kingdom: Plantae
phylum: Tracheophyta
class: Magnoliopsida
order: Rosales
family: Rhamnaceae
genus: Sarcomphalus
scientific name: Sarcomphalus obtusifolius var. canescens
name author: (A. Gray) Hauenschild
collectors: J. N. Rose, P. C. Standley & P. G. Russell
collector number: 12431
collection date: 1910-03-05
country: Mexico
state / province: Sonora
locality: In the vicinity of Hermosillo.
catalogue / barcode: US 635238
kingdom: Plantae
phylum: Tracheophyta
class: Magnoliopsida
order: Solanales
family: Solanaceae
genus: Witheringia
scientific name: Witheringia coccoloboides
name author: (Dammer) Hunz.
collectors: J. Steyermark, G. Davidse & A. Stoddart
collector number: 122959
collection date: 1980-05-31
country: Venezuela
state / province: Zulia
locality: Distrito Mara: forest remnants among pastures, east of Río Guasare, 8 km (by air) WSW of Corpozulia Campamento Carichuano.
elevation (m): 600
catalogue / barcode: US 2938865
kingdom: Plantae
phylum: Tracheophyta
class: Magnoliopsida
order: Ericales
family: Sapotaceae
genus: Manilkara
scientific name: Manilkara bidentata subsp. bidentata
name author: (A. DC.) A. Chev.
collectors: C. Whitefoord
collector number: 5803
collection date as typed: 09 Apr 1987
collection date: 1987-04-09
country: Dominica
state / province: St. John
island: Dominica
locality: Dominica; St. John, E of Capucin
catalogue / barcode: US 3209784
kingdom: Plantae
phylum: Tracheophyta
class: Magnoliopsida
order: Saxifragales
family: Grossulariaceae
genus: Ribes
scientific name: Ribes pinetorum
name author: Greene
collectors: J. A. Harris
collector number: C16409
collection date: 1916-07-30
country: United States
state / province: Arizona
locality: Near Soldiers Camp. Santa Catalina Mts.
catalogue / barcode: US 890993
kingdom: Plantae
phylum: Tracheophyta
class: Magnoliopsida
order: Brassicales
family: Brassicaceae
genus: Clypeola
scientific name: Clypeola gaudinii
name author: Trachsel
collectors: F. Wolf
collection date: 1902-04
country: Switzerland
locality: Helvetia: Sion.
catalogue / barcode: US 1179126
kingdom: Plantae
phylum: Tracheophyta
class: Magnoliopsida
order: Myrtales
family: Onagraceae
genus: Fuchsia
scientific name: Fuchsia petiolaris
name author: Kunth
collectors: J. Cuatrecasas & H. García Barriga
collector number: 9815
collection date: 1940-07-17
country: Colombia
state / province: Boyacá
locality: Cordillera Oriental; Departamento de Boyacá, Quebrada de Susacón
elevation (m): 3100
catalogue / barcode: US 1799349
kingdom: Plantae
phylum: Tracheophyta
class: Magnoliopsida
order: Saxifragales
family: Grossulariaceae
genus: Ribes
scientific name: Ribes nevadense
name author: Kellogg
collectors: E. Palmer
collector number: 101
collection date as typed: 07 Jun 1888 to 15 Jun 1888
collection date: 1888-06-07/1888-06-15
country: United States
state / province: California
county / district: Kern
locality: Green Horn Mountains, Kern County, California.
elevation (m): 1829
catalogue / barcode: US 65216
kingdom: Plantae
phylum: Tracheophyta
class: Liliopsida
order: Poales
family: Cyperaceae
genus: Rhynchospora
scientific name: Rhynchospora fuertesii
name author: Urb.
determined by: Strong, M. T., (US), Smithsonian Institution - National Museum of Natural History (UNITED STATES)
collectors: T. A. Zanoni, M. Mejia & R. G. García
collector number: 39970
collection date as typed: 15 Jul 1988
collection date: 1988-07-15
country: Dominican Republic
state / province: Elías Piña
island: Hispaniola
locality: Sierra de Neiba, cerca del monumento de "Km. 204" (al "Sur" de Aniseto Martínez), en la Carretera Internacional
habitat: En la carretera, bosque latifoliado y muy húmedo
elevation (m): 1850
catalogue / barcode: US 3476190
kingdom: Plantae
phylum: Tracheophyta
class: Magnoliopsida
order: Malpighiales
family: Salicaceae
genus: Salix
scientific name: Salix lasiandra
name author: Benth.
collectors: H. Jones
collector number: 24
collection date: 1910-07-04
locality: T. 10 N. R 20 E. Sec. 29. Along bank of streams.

■ ■ ■

▶ EXERCISE REQUIREMENTS
Copy all of the records above line for line, without any changes.

▶ FULL ANSWER
kingdom: Plantae
phylum: Tracheophyta
class: Magnoliopsida
order: Rosales
family: Rhamnaceae
genus: Sarcomphalus
scientific name: Sarcomphalus obtusifolius var. canescens
name author: (A. Gray) Hauenschild
collectors: J. N. Rose, P. C. Standley & P. G. Russell
collector number: 12431
collection date: 1910-03-05
country: Mexico
state / province: Sonora
locality: In the vicinity of Hermosillo.
catalogue / barcode: US 635238
kingdom: Plantae
phylum: Tracheophyta
class: Magnoliopsida
order: Solanales
family: Solanaceae
genus: Witheringia
scientific name: Witheringia coccoloboides
name author: (Dammer) Hunz.
collectors: J. Steyermark, G. Davidse & A. Stoddart
collector number: 122959
collection date: 1980-05-31
country: Venezuela
state / province: Zulia
locality: Distrito Mara: forest remnants among pastures, east of Río Guasare, 8 km (by air) WSW of Corpozulia Campamento Carichuano.
elevation (m): 600
catalogue / barcode: US 2938865
kingdom: Plantae
phylum: Tracheophyta
class: Magnoliopsida
order: Ericales
family: Sapotaceae
genus: Manilkara
scientific name: Manilkara bidentata subsp. bidentata
name author: (A. DC.) A. Chev.
collectors: C. Whitefoord
collector number: 5803
collection date as typed: 09 Apr 1987
collection date: 1987-04-09
country: Dominica
state / province: St. John
island: Dominica
locality: Dominica; St. John, E of Capucin
catalogue / barcode: US 3209784
kingdom: Plantae
phylum: Tracheophyta
class: Magnoliopsida
order: Saxifragales
family: Grossulariaceae
genus: Ribes
scientific name: Ribes pinetorum
name author: Greene
collectors: J. A. Harris
collector number: C16409
collection date: 1916-07-30
country: United States
state / province: Arizona
locality: Near Soldiers Camp. Santa Catalina Mts.
catalogue / barcode: US 890993
kingdom: Plantae
phylum: Tracheophyta
class: Magnoliopsida
order: Brassicales
family: Brassicaceae
genus: Clypeola
scientific name: Clypeola gaudinii
name author: Trachsel
collectors: F. Wolf
collection date: 1902-04
country: Switzerland
locality: Helvetia: Sion.
catalogue / barcode: US 1179126
kingdom: Plantae
phylum: Tracheophyta
class: Magnoliopsida
order: Myrtales
family: Onagraceae
genus: Fuchsia
scientific name: Fuchsia petiolaris
name author: Kunth
collectors: J. Cuatrecasas & H. García Barriga
collector number: 9815
collection date: 1940-07-17
country: Colombia
state / province: Boyacá
locality: Cordillera Oriental; Departamento de Boyacá, Quebrada de Susacón
elevation (m): 3100
catalogue / barcode: US 1799349
kingdom: Plantae
phylum: Tracheophyta
class: Magnoliopsida
order: Saxifragales
family: Grossulariaceae
genus: Ribes
scientific name: Ribes nevadense
name author: Kellogg
collectors: E. Palmer
collector number: 101
collection date as typed: 07 Jun 1888 to 15 Jun 1888
collection date: 1888-06-07/1888-06-15
country: United States
state / province: California
county / district: Kern
locality: Green Horn Mountains, Kern County, California.
elevation (m): 1829
catalogue / barcode: US 65216
kingdom: Plantae
phylum: Tracheophyta
class: Liliopsida
order: Poales
family: Cyperaceae
genus: Rhynchospora
scientific name: Rhynchospora fuertesii
name author: Urb.
determined by: Strong, M. T., (US), Smithsonian Institution - National Museum of Natural History (UNITED STATES)
collectors: T. A. Zanoni, M. Mejia & R. G. García
collector number: 39970
collection date as typed: 15 Jul 1988
collection date: 1988-07-15
country: Dominican Republic
state / province: Elías Piña
island: Hispaniola
locality: Sierra de Neiba, cerca del monumento de "Km. 204" (al "Sur" de Aniseto Martínez), en la Carretera Internacional
habitat: En la carretera, bosque latifoliado y muy húmedo
elevation (m): 1850
catalogue / barcode: US 3476190
kingdom: Plantae
phylum: Tracheophyta
class: Magnoliopsida
order: Malpighiales
family: Salicaceae
genus: Salix
scientific name: Salix lasiandra
name author: Benth.
collectors: H. Jones
collector number: 24
collection date: 1910-07-04
locality: T. 10 N. R 20 E. Sec. 29. Along bank of streams.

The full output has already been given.